(Records from a data collection)
--*--
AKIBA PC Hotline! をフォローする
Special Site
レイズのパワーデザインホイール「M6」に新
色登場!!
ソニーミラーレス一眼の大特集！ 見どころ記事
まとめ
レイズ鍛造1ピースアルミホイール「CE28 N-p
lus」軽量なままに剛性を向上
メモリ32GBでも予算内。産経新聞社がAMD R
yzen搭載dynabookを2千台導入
--*--
▸ Goal of the exercise:
Your reply should be a verbatim retyping of the lines from the one that holds "ソニーミラーレス一眼の大特集！ 見どころ記事" through the last line of the entries.

▸ Result of the exercise:
ソニーミラーレス一眼の大特集！ 見どころ記事
まとめ
レイズ鍛造1ピースアルミホイール「CE28 N-p
lus」軽量なままに剛性を向上
メモリ32GBでも予算内。産経新聞社がAMD R
yzen搭載dynabookを2千台導入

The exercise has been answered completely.